Two-and-a-half years ago, Get It, Get It won a city contract that paid $166,000 a year to develop a curriculum that would move African-American gay and bisexual men onto PrEP and PEP. Both regimens use anti-HIV drugs in HIV-negative people to keep them from becoming infected. PrEP and PEP are highly effective when taken correctly. The contract funded four part-time positions for two years after six months of capacity building.
Working with the Center for Community Practice at the University of Rochester, the group created a curriculum that draws its target audience to social events, such as a bowling party or a “Swanky Social,” as one of the events was called, and engages them in a discussion about HIV prevention. The curriculum assumes that there will be a series of follow-up communications that will lead to the men beginning PrEP.
“The grant doesn’t give us the ability to go to the next steps with them, which is a shame,” English said. “It was about sexual health… PrEP was the main emphasis and we also talked about PrEP on demand.”

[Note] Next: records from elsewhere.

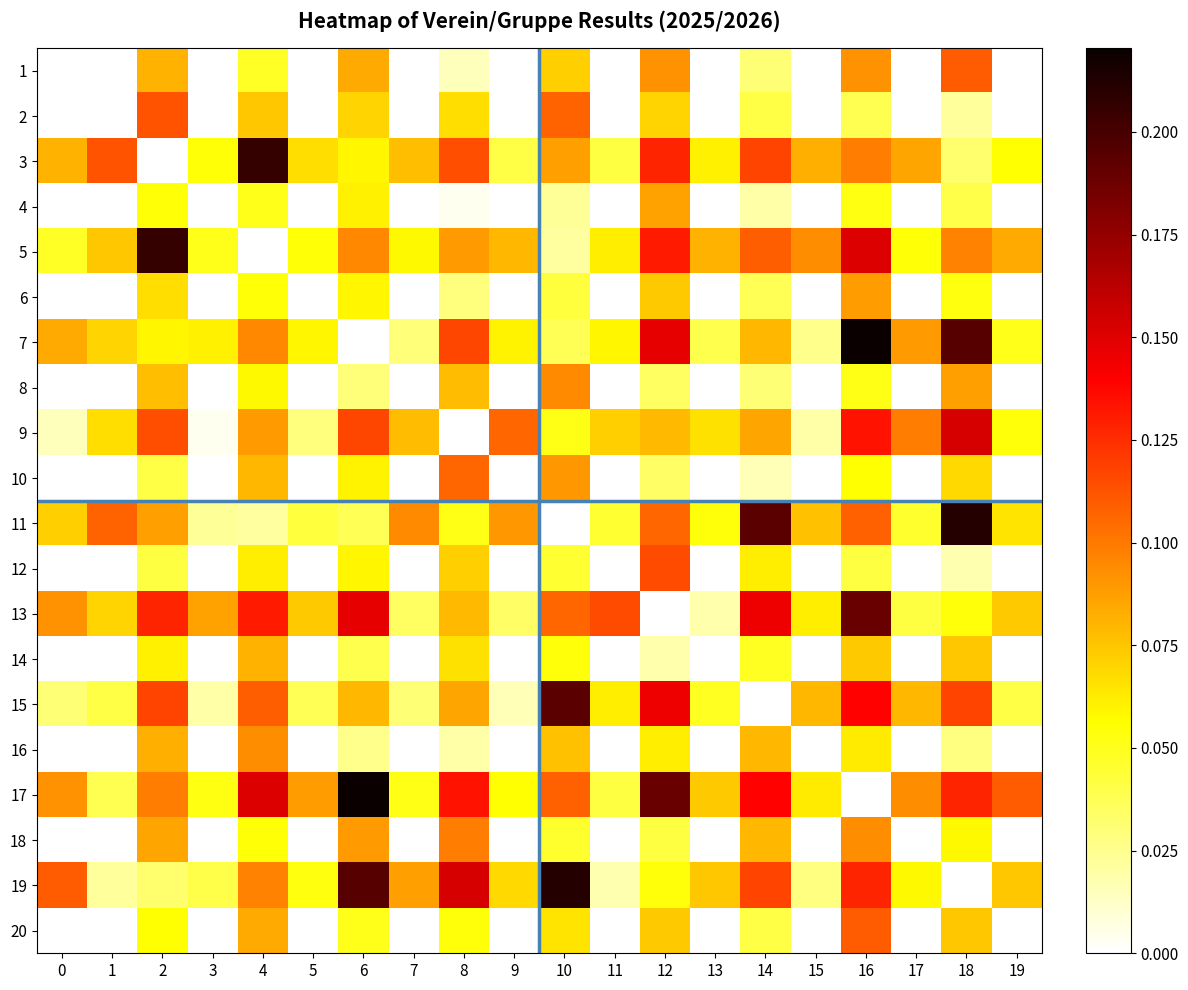

Reading left to right, transcribe all the data shown in this chart.

1: 0=0.0	1=0.0	2=0.1	3=0.0	4=0.0	5=0.0	6=0.1	7=0.0	8=0.0	9=0.0	10=0.1	11=0.0	12=0.1	13=0.0	14=0.0	15=0.0	16=0.1	17=0.0	18=0.1	19=0.0
2: 0=0.0	1=0.0	2=0.1	3=0.0	4=0.1	5=0.0	6=0.1	7=0.0	8=0.1	9=0.0	10=0.1	11=0.0	12=0.1	13=0.0	14=0.0	15=0.0	16=0.0	17=0.0	18=0.0	19=0.0
3: 0=0.1	1=0.1	2=0.0	3=0.1	4=0.2	5=0.1	6=0.1	7=0.1	8=0.1	9=0.0	10=0.1	11=0.0	12=0.1	13=0.1	14=0.1	15=0.1	16=0.1	17=0.1	18=0.0	19=0.1
4: 0=0.0	1=0.0	2=0.1	3=0.0	4=0.1	5=0.0	6=0.1	7=0.0	8=0.0	9=0.0	10=0.0	11=0.0	12=0.1	13=0.0	14=0.0	15=0.0	16=0.1	17=0.0	18=0.0	19=0.0
5: 0=0.0	1=0.1	2=0.2	3=0.1	4=0.0	5=0.1	6=0.1	7=0.1	8=0.1	9=0.1	10=0.0	11=0.1	12=0.1	13=0.1	14=0.1	15=0.1	16=0.2	17=0.1	18=0.1	19=0.1
6: 0=0.0	1=0.0	2=0.1	3=0.0	4=0.1	5=0.0	6=0.1	7=0.0	8=0.0	9=0.0	10=0.0	11=0.0	12=0.1	13=0.0	14=0.0	15=0.0	16=0.1	17=0.0	18=0.1	19=0.0
7: 0=0.1	1=0.1	2=0.1	3=0.1	4=0.1	5=0.1	6=0.0	7=0.0	8=0.1	9=0.1	10=0.0	11=0.1	12=0.1	13=0.0	14=0.1	15=0.0	16=0.2	17=0.1	18=0.2	19=0.1
8: 0=0.0	1=0.0	2=0.1	3=0.0	4=0.1	5=0.0	6=0.0	7=0.0	8=0.1	9=0.0	10=0.1	11=0.0	12=0.0	13=0.0	14=0.0	15=0.0	16=0.1	17=0.0	18=0.1	19=0.0
9: 0=0.0	1=0.1	2=0.1	3=0.0	4=0.1	5=0.0	6=0.1	7=0.1	8=0.0	9=0.1	10=0.1	11=0.1	12=0.1	13=0.1	14=0.1	15=0.0	16=0.1	17=0.1	18=0.2	19=0.1
10: 0=0.0	1=0.0	2=0.0	3=0.0	4=0.1	5=0.0	6=0.1	7=0.0	8=0.1	9=0.0	10=0.1	11=0.0	12=0.0	13=0.0	14=0.0	15=0.0	16=0.1	17=0.0	18=0.1	19=0.0
11: 0=0.1	1=0.1	2=0.1	3=0.0	4=0.0	5=0.0	6=0.0	7=0.1	8=0.1	9=0.1	10=0.0	11=0.0	12=0.1	13=0.1	14=0.2	15=0.1	16=0.1	17=0.0	18=0.2	19=0.1
12: 0=0.0	1=0.0	2=0.0	3=0.0	4=0.1	5=0.0	6=0.1	7=0.0	8=0.1	9=0.0	10=0.0	11=0.0	12=0.1	13=0.0	14=0.1	15=0.0	16=0.0	17=0.0	18=0.0	19=0.0
13: 0=0.1	1=0.1	2=0.1	3=0.1	4=0.1	5=0.1	6=0.1	7=0.0	8=0.1	9=0.0	10=0.1	11=0.1	12=0.0	13=0.0	14=0.1	15=0.1	16=0.2	17=0.0	18=0.1	19=0.1
14: 0=0.0	1=0.0	2=0.1	3=0.0	4=0.1	5=0.0	6=0.0	7=0.0	8=0.1	9=0.0	10=0.1	11=0.0	12=0.0	13=0.0	14=0.0	15=0.0	16=0.1	17=0.0	18=0.1	19=0.0
15: 0=0.0	1=0.0	2=0.1	3=0.0	4=0.1	5=0.0	6=0.1	7=0.0	8=0.1	9=0.0	10=0.2	11=0.1	12=0.1	13=0.0	14=0.0	15=0.1	16=0.1	17=0.1	18=0.1	19=0.0
16: 0=0.0	1=0.0	2=0.1	3=0.0	4=0.1	5=0.0	6=0.0	7=0.0	8=0.0	9=0.0	10=0.1	11=0.0	12=0.1	13=0.0	14=0.1	15=0.0	16=0.1	17=0.0	18=0.0	19=0.0
17: 0=0.1	1=0.0	2=0.1	3=0.1	4=0.2	5=0.1	6=0.2	7=0.1	8=0.1	9=0.1	10=0.1	11=0.0	12=0.2	13=0.1	14=0.1	15=0.1	16=0.0	17=0.1	18=0.1	19=0.1
18: 0=0.0	1=0.0	2=0.1	3=0.0	4=0.1	5=0.0	6=0.1	7=0.0	8=0.1	9=0.0	10=0.0	11=0.0	12=0.0	13=0.0	14=0.1	15=0.0	16=0.1	17=0.0	18=0.1	19=0.0
19: 0=0.1	1=0.0	2=0.0	3=0.0	4=0.1	5=0.1	6=0.2	7=0.1	8=0.2	9=0.1	10=0.2	11=0.0	12=0.1	13=0.1	14=0.1	15=0.0	16=0.1	17=0.1	18=0.0	19=0.1
20: 0=0.0	1=0.0	2=0.1	3=0.0	4=0.1	5=0.0	6=0.1	7=0.0	8=0.1	9=0.0	10=0.1	11=0.0	12=0.1	13=0.0	14=0.0	15=0.0	16=0.1	17=0.0	18=0.1	19=0.0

Rather than waiting for these men to go to their doctor’s office or to a city sexual health clinic for a PrEP prescription, the curriculum pays them to come to an event and introduces them to PrEP. It avoids using advertising that some of the men attending the Get It, Get It events thought was “highly sexualized and objectifying and inconsistent with how they see themselves.”
Its contract with the city ended at the close of 2019. Get It, Get It presented its findings to the city health department and at the 2019 Ending the Epidemic Summit in Albany in early December.
“It’s culturally relevant, it’s sexually relevant,” English said. “The next step is to roll out the curriculum, diffuse it, and train other agencies to use it.”
The underlying assumption with the Get It, Get It curriculum is that different populations will be reached with messages that are attuned to the target audience and that there is no one generic message that will speak to gay and bisexual men of all races and ethnic background.
“We know how to find them with Black gay gatekeepers,” English said. “That’s our expertise. Let the experts do what they do best.”